We have held the intent and purpose of the primary election law is to provide a simple, direct and inexpensive method by which candidates for office may be nominated. It seeks to afford every elector the widest possible choice and contemplates that no one seeking nomination for office shall be barred by reason of expense. Johnson v. Grand Forks County, 16 N.D. 363, 113 N.W. 1071.

Consistent with this idea we held in State ex rel. Burchard v. Byrne, supra, that petitions may be presented to the Secretary of State through the use of the common and usual agencies for transmission of parcels, such as the use of postal and express facilities. We also held that delivery by the express company of nominating petitions to the State Board of Administration was a presentation to the Secretary of State where the evidence disclosed an agency relationship existed between the two offices because express parcels for all State offices, including the Secretary of State's office, were delivered to the office of the State Board of Administration. We have been consistent in holding that there was no discretion allowed the ministerial officer with whom a petition is to be filed and the requirements of the statute are mandatory.

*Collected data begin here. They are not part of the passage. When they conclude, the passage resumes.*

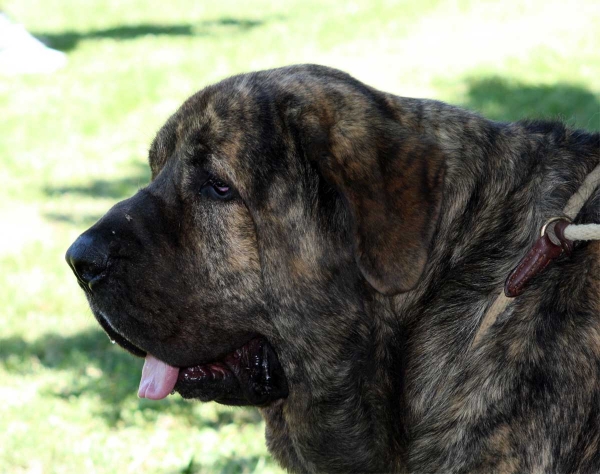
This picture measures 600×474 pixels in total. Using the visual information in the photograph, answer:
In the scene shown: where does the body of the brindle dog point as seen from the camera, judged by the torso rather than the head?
to the viewer's left
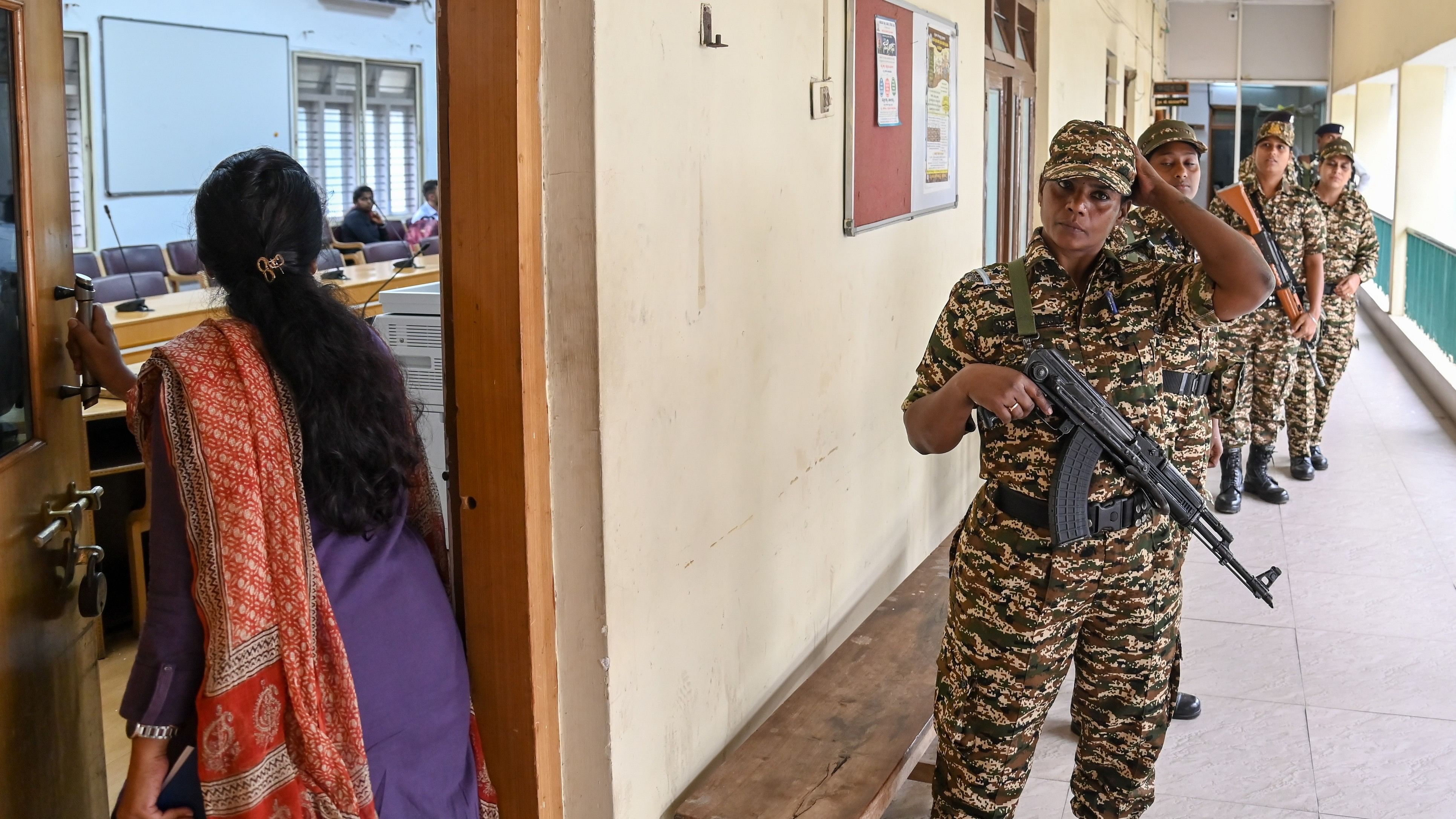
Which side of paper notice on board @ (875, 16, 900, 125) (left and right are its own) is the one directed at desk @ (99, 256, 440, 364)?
back

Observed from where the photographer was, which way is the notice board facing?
facing the viewer and to the right of the viewer

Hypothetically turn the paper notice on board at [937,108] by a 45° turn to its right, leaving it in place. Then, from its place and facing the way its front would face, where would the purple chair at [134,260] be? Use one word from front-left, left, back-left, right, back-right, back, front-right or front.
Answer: back-right

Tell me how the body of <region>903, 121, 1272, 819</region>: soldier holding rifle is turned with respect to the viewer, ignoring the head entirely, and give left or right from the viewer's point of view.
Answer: facing the viewer

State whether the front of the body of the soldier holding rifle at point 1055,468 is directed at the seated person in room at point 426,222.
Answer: no

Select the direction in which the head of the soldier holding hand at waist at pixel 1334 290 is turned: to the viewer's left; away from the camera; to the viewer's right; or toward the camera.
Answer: toward the camera

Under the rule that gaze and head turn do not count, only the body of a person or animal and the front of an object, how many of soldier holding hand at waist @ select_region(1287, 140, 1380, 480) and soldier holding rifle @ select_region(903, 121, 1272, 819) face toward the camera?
2

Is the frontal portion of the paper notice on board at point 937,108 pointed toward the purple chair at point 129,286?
no

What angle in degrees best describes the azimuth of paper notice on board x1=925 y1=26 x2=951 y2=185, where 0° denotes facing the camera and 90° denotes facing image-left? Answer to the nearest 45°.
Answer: approximately 315°
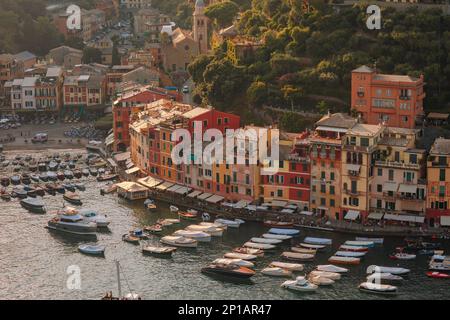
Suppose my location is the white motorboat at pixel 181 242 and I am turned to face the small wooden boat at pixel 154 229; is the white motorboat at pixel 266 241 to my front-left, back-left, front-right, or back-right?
back-right

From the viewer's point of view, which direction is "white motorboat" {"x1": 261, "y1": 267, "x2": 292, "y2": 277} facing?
to the viewer's left

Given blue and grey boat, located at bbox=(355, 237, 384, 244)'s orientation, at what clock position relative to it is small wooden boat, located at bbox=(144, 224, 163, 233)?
The small wooden boat is roughly at 12 o'clock from the blue and grey boat.

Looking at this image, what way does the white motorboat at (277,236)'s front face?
to the viewer's left

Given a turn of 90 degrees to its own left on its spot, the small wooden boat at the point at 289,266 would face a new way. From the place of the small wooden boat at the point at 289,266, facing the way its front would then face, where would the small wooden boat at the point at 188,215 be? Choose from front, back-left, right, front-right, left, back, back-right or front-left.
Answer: back-right

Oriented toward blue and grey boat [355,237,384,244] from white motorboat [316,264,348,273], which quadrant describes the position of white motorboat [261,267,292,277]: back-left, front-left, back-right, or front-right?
back-left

We find nothing in the statutes and no provision has been pointed out to us indicating that a petition is "presented" to the Secretary of State when posted with the United States Post Office department or any other transmitting agency not a part of the State government.

It is evident that the attorneys charged with the responsibility of presenting the petition in behalf of the applicant relied upon the opinion of the Attorney General given to the Secretary of State and the ruling of the Secretary of State. There was ample time remaining, after receiving the message from the Secretary of State, to drive from Fargo to Bismarck to present the petition in person before the regular closing hour of his office on May 17. The distance is only 200 miles and most of it on the finest highway in the State, Interstate Highway #94. It is apparent ample signatures had been obtained on the petition before the call, as the evidence discloses it contained over 500 signatures when only 300 were required. It is claimed and not disputed that there was reliance on the opinion and the ruling.

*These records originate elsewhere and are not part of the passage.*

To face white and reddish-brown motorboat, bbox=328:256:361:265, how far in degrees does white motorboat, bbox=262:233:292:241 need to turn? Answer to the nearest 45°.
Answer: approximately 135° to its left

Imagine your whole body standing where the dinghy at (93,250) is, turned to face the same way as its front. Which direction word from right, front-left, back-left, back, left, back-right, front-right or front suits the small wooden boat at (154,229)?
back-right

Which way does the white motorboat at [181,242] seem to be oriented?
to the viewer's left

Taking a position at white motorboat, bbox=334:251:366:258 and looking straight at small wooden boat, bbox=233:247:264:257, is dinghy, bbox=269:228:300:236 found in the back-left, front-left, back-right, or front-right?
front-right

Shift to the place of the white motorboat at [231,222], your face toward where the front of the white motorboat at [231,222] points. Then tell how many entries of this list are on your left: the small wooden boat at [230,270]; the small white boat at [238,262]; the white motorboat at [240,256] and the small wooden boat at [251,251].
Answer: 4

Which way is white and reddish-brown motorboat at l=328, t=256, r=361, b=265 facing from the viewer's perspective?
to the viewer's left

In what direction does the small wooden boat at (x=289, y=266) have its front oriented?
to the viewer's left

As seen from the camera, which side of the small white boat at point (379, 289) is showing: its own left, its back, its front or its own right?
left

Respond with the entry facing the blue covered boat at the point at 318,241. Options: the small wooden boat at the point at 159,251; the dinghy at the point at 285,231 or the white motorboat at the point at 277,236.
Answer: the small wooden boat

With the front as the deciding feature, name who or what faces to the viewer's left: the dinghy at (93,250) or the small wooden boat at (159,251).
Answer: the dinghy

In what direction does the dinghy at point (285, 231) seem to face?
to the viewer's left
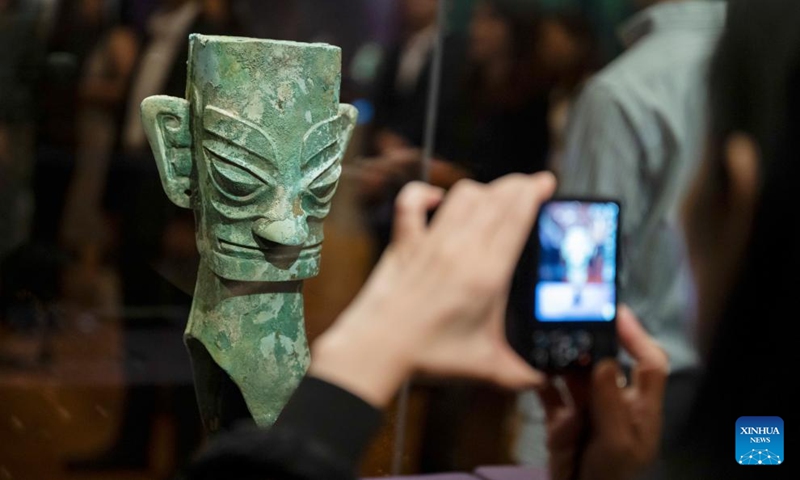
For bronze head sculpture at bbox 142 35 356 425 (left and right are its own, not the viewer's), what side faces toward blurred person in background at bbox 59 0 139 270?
back

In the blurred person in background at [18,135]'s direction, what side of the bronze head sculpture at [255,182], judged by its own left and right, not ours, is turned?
back

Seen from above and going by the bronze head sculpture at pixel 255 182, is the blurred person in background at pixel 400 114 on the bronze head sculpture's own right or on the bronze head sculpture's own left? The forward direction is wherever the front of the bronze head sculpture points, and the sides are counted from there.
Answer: on the bronze head sculpture's own left

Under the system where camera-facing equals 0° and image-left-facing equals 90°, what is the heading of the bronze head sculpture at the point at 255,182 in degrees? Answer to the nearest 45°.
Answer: approximately 315°
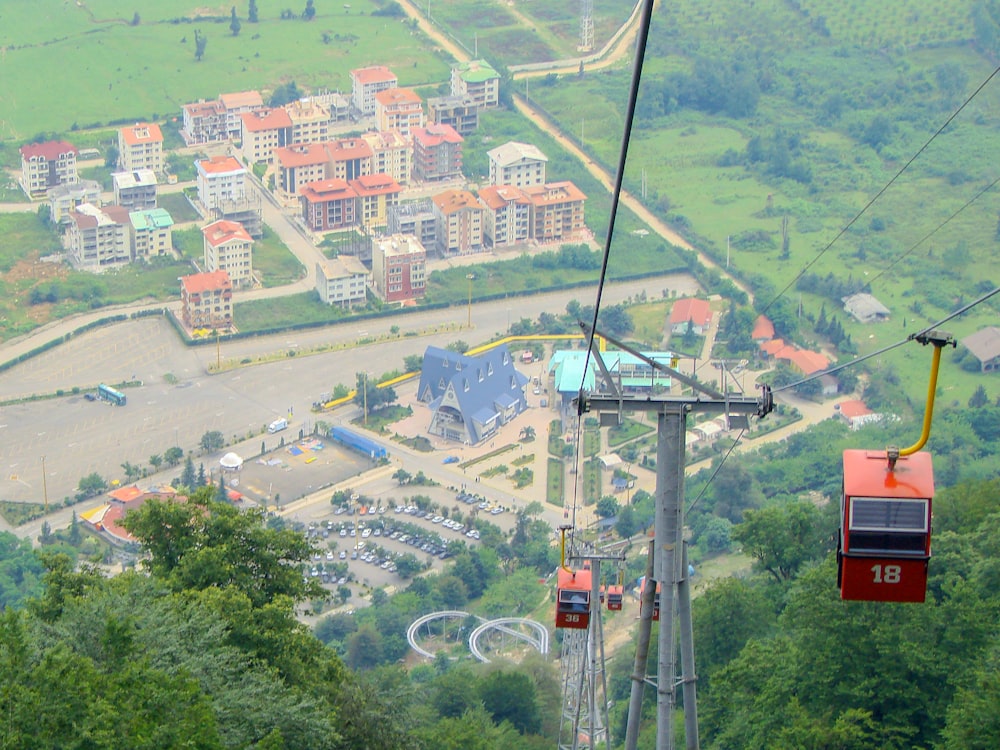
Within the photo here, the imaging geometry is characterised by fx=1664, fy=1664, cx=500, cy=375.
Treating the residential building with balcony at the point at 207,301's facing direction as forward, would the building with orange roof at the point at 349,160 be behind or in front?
behind

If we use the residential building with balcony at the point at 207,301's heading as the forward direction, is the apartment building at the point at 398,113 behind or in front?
behind

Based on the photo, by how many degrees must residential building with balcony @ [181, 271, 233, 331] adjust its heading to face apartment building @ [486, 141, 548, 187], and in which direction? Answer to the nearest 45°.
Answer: approximately 135° to its left

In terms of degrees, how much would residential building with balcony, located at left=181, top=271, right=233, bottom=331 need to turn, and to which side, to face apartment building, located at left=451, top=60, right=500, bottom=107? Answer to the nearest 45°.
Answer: approximately 135° to its left

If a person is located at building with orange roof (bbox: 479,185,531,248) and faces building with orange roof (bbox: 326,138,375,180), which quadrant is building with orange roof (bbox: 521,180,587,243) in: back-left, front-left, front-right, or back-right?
back-right

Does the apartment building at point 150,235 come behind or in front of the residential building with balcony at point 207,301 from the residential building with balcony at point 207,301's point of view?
behind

The respondent, a State officer, is entitled to rely on the opinion of the Attorney General, who is the chief law officer of the State. State ex rel. Johnson v. Baker, 74 N.D. 244, 21 N.W.2d 355. The procedure followed was uniform throughout the State. All candidates had an equal time and no one favored over another. There was ample time for the Secretary of State to make his certification to the various county auditors. The two other candidates and the electorate of the First Judicial District are deprived of nothing.

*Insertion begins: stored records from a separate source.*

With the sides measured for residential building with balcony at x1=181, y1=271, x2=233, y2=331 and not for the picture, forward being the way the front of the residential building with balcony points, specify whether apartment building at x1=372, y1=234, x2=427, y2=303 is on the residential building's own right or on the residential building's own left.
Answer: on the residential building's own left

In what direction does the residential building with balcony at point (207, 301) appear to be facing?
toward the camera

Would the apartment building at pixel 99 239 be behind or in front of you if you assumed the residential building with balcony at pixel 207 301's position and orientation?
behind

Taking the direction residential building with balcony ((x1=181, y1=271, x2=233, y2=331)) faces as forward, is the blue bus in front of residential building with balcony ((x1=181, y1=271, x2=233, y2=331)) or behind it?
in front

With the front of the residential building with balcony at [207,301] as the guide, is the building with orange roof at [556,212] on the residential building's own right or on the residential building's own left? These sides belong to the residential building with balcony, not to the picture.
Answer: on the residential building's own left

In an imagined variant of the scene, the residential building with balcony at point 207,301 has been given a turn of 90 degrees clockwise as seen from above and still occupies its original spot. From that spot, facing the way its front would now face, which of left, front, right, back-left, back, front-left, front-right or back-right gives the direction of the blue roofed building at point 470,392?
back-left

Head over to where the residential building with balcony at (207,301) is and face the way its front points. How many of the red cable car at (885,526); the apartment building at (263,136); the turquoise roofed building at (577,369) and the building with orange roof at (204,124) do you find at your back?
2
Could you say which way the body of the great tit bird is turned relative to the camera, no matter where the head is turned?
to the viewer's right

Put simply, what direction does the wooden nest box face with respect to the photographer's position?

We hold under the facts of this case that Harry Lashkowitz and those acting on his behalf are excused from presenting the petition not later than May 17, 1962. The authorities, almost without exception, sustain our position in similar instances. Donohoe v. Shearer, 53 Wash.2d 27, 330 P.2d 316; Clegg v. Bennion, 122 Utah 188, 247 P.2d 614; State ex rel. Mihlbaugh v. Bogart, 73 Ohio App. 47, 53 N.E.2d 75; In re Bayne, 69 Misc. 579, 127 N.Y.S. 915; State ex rel. Huse v. Haden, 349 Mo. 982, 163 S.W.2d 946; People ex *577 rel. Simmons v. Ham, 56 Misc. 112, 106 N.Y.S. 312; State ex rel. Ashton v. Harris, 115 Fla. 3, 155 So. 100. The only case to the contrary, we believe, is State ex rel. Smith v. Marsh, 120 Neb. 287, 232 N.W. 99, 72 A.L.R. 285.

For the reasons aforesaid, petitioner is not entitled to the relief prayed for in the petition and we restate our holding of the minute order entered on May 29, 1962, that the petition be in all things denied and that the temporary restraining order is dissolved.

SATHRE, C. J., and STRUTZ, BURKE and MORRIS, JJ., concur.